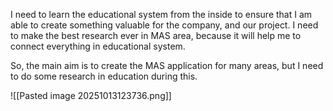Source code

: I need to learn the educational system from the inside to ensure that I am able to create something valuable for the company, and our project. 
I need to make the best research ever in MAS area, because it will help me to connect everything in educational system. 

So, the main aim is to create the MAS application for many areas, but I need to do some research in education during this. 


![[Pasted image 20251013123736.png]]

* * * * * * * * *

Instructions to follow
Copy the material between the lines holding "and our project." and "I need to make", inclusive, and swap "educational system" for "school system", keeping all else unchanged.

Exercise solution
: I need to learn the school system from the inside to ensure that I am able to create something valuable for the company, and our project. 
I need to make the best research ever in MAS area, because it will help me to connect everything in school system. 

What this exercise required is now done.